** Opening Information supplied block **
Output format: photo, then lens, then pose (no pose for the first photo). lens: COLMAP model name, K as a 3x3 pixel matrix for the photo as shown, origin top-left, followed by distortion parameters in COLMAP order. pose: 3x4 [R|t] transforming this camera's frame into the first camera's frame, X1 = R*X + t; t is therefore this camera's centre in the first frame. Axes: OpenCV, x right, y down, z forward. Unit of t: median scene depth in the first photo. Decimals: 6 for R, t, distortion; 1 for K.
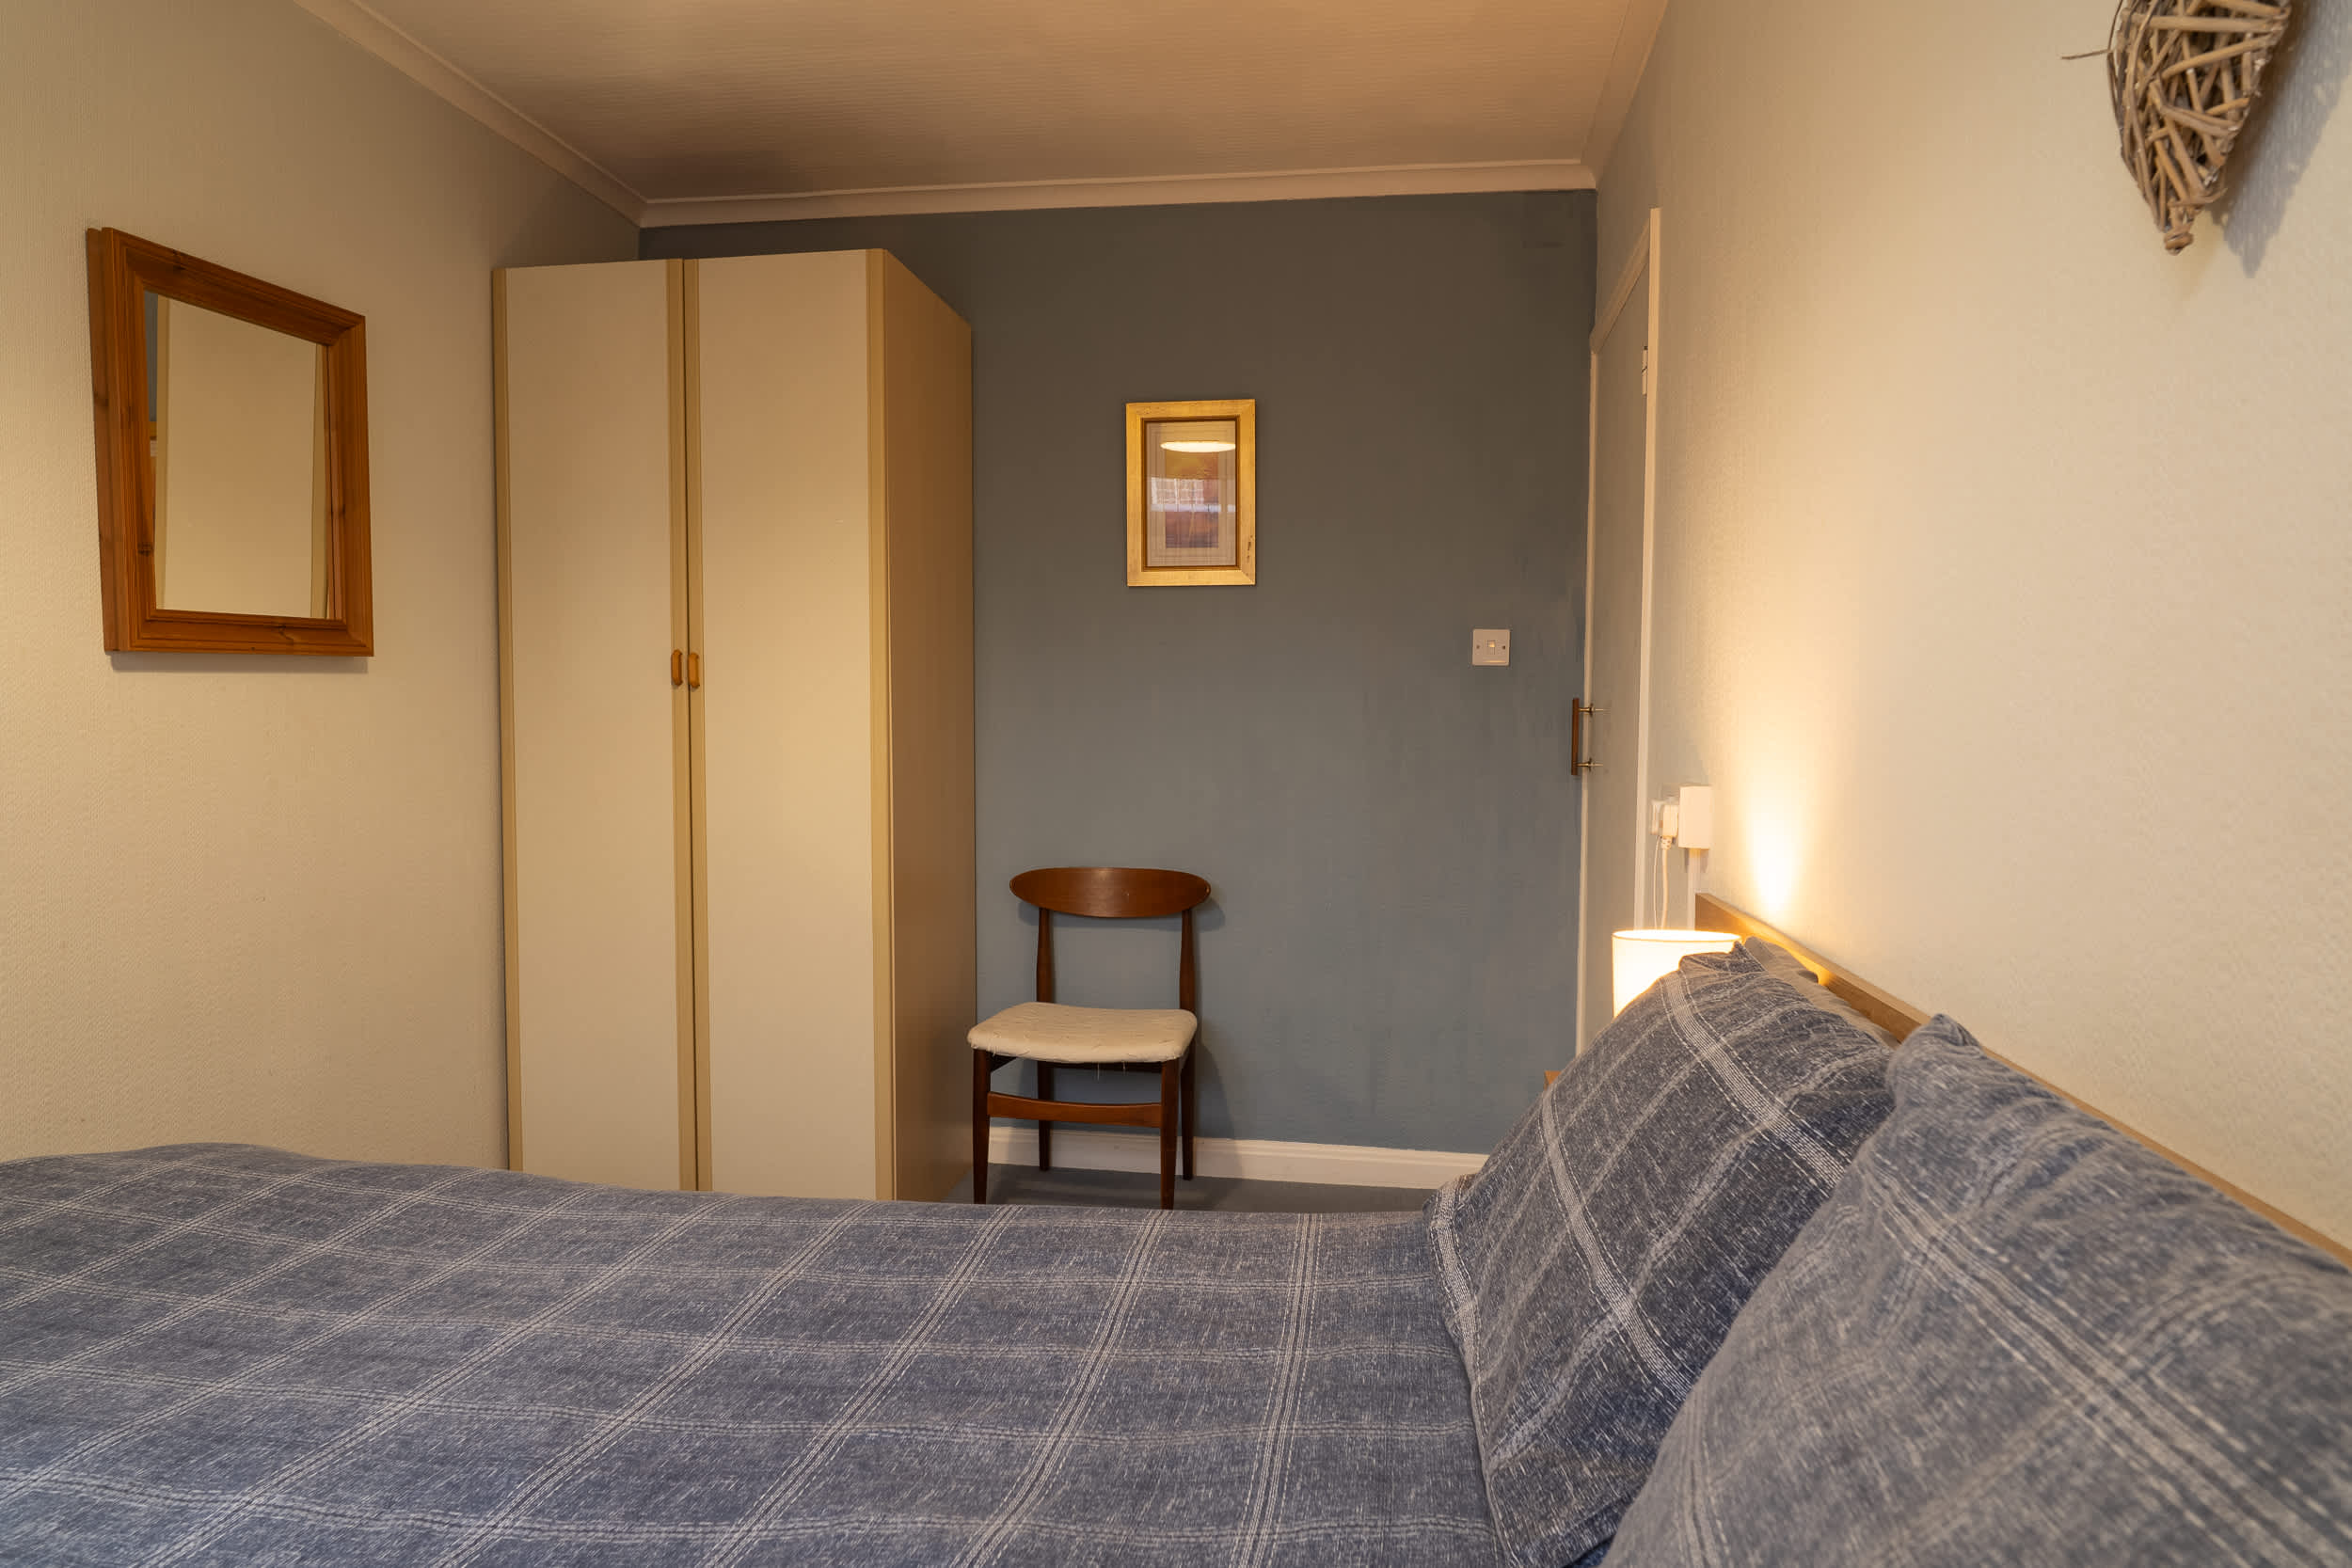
lens RADIAL K [[1429.8, 0, 1154.8], [0, 1429.8, 775.2], [0, 0, 1]] dist [-0.002612, 0.000032]
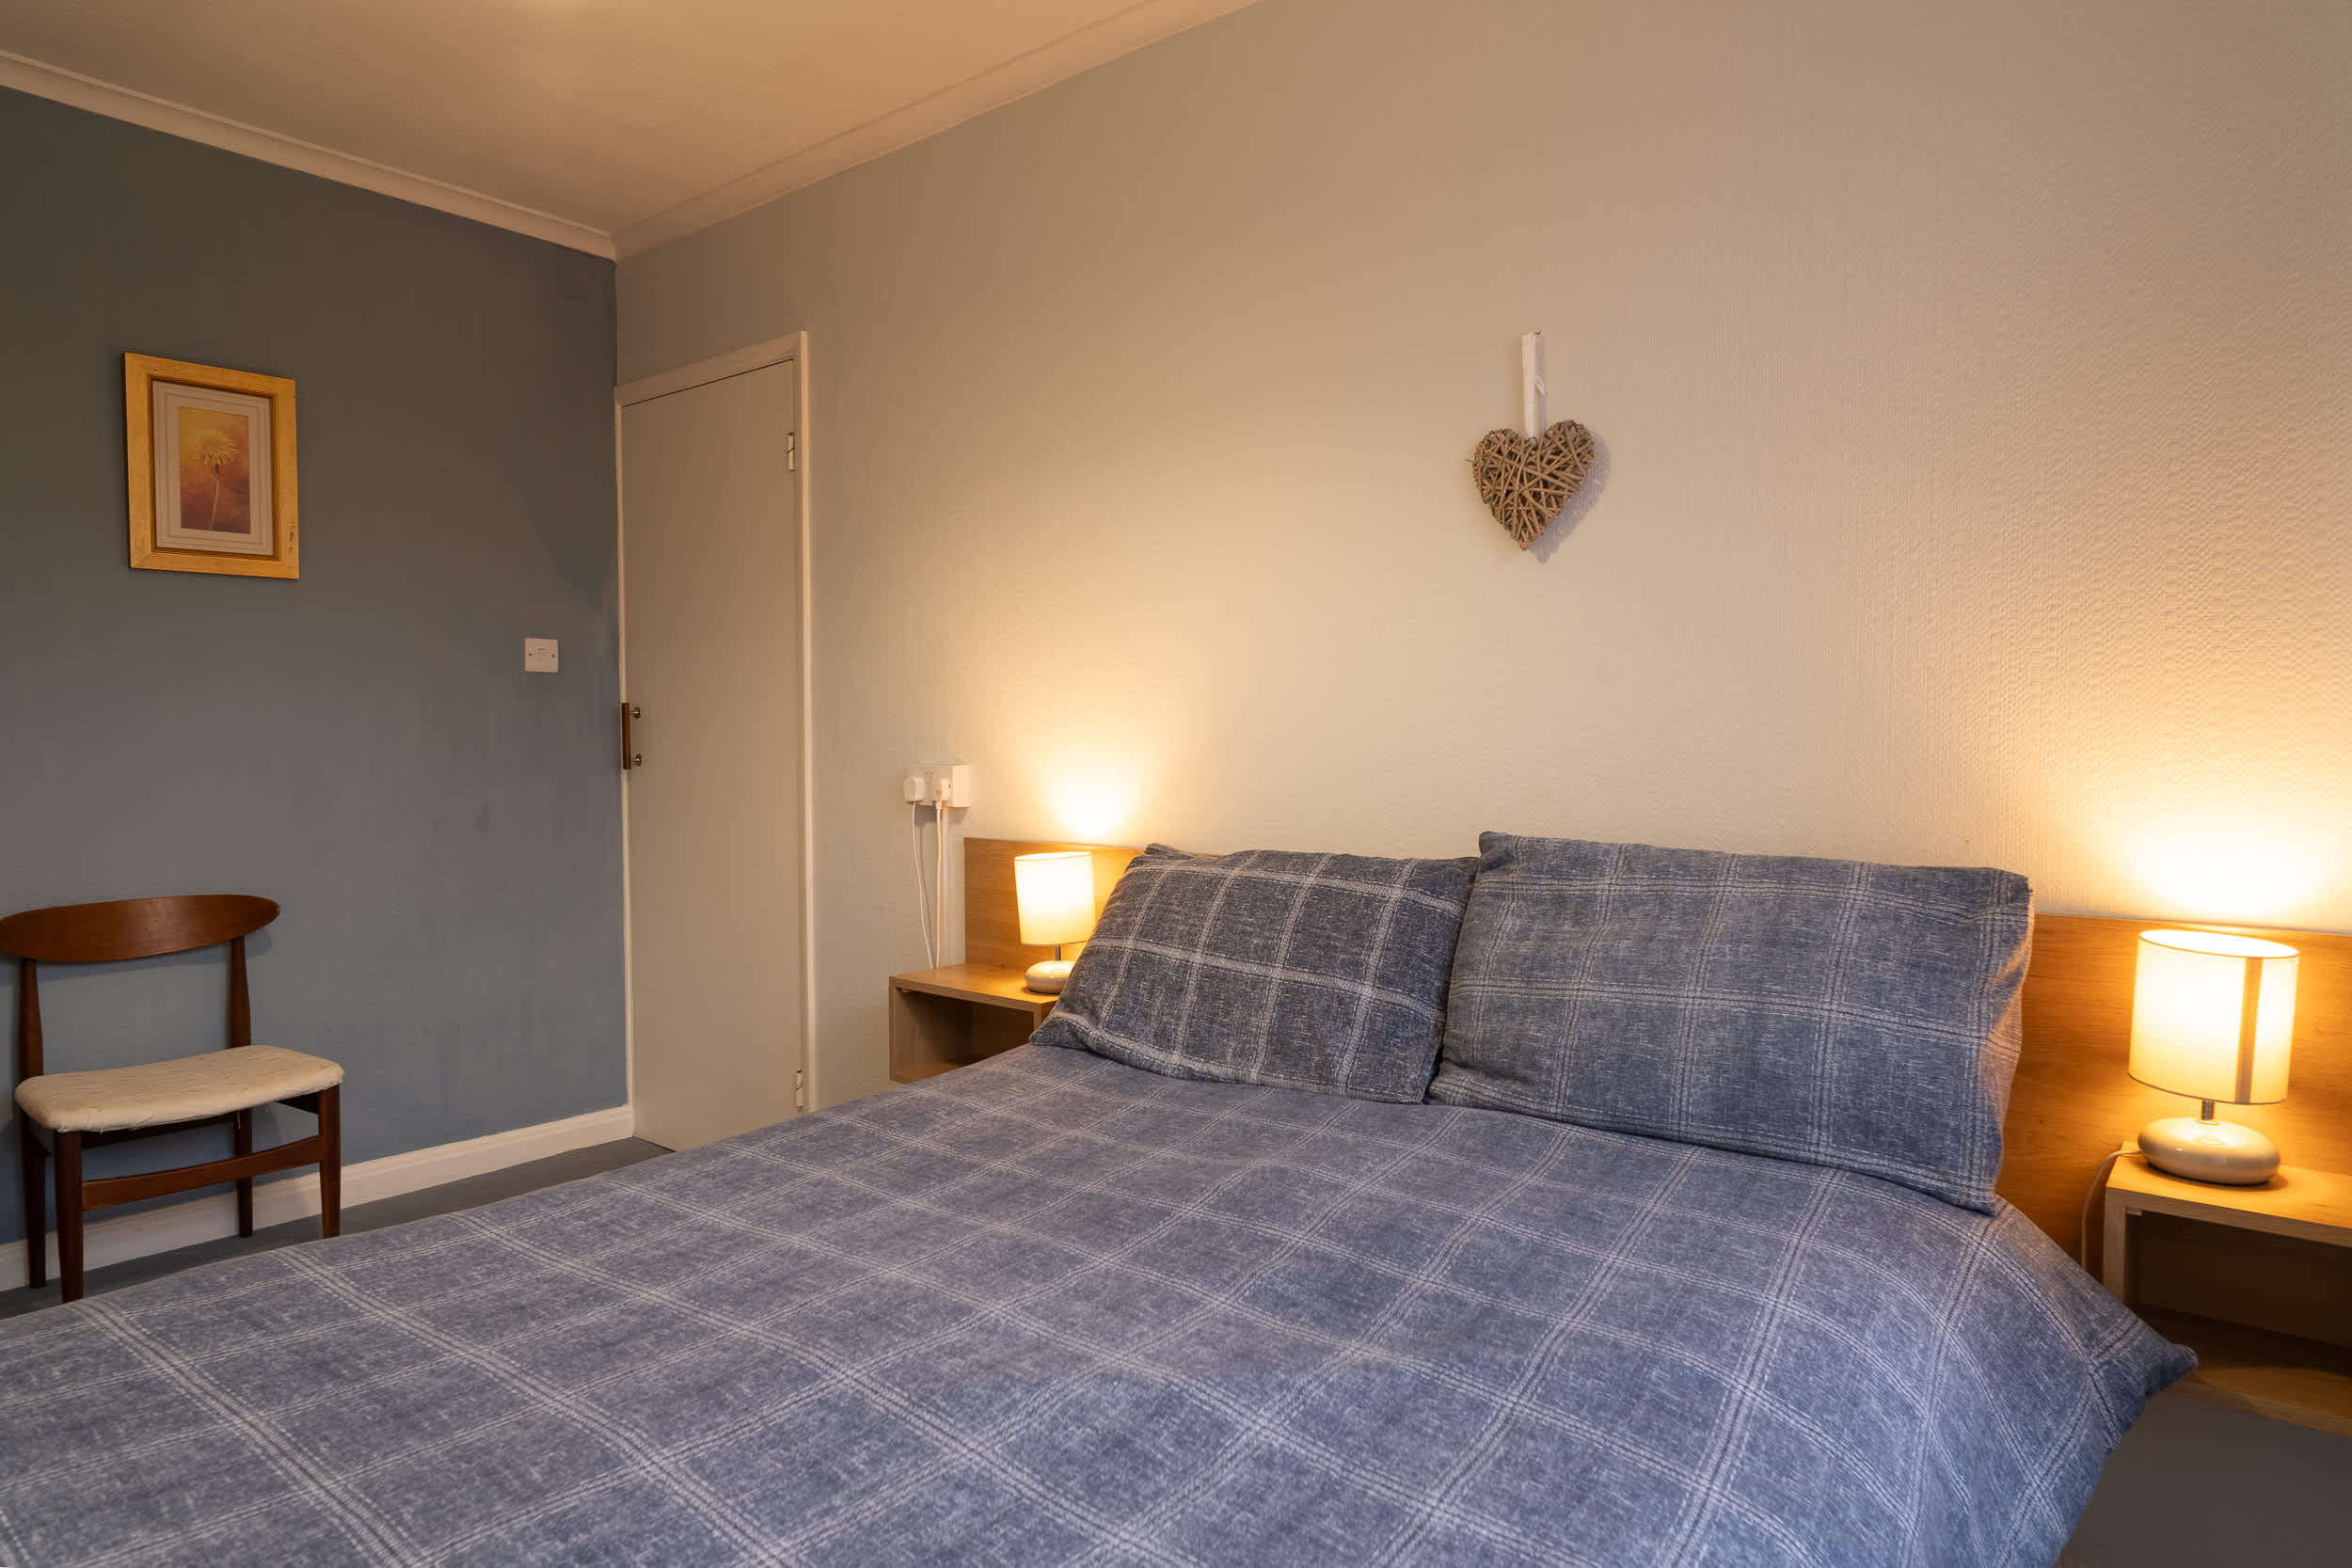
lens RADIAL K [[1429.8, 0, 1154.8], [0, 1429.8, 775.2], [0, 0, 1]] dist [-0.002612, 0.000032]
pose [[0.496859, -0.038283, 0.866986, -1.027320], [0.039328, 0.998993, 0.021573, -0.007165], [-0.866940, 0.023378, 0.497865, 0.118654]]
** Closing Information supplied block **
# What is required
Set down every line above word for word, leaving out the pictures.

# Task result
Output format: photo, then lens, then pose (no pose for the first photo). lens: COLMAP model name, K as a 3x3 pixel matrix for the photo as shown, origin top-left, followed by distortion parameters in COLMAP order. pose: 3x4 [R|t] transforming this camera's frame into the first camera's frame, X1 = R*X + t; t is therefore this camera's centre in the first frame. Axes: OpenCV, x right, y down, z forward. Unit of t: median scene depth in the first photo. Decimals: 6 for R, t, distortion; 1 for K.
lens RADIAL K [[1429.8, 0, 1154.8], [0, 1429.8, 775.2], [0, 0, 1]] dist [-0.002612, 0.000032]
lens RADIAL K [[1429.8, 0, 1154.8], [0, 1429.8, 775.2], [0, 0, 1]] dist [-0.002612, 0.000032]
pose [[0.496859, -0.038283, 0.866986, -1.027320], [0.039328, 0.998993, 0.021573, -0.007165], [-0.866940, 0.023378, 0.497865, 0.118654]]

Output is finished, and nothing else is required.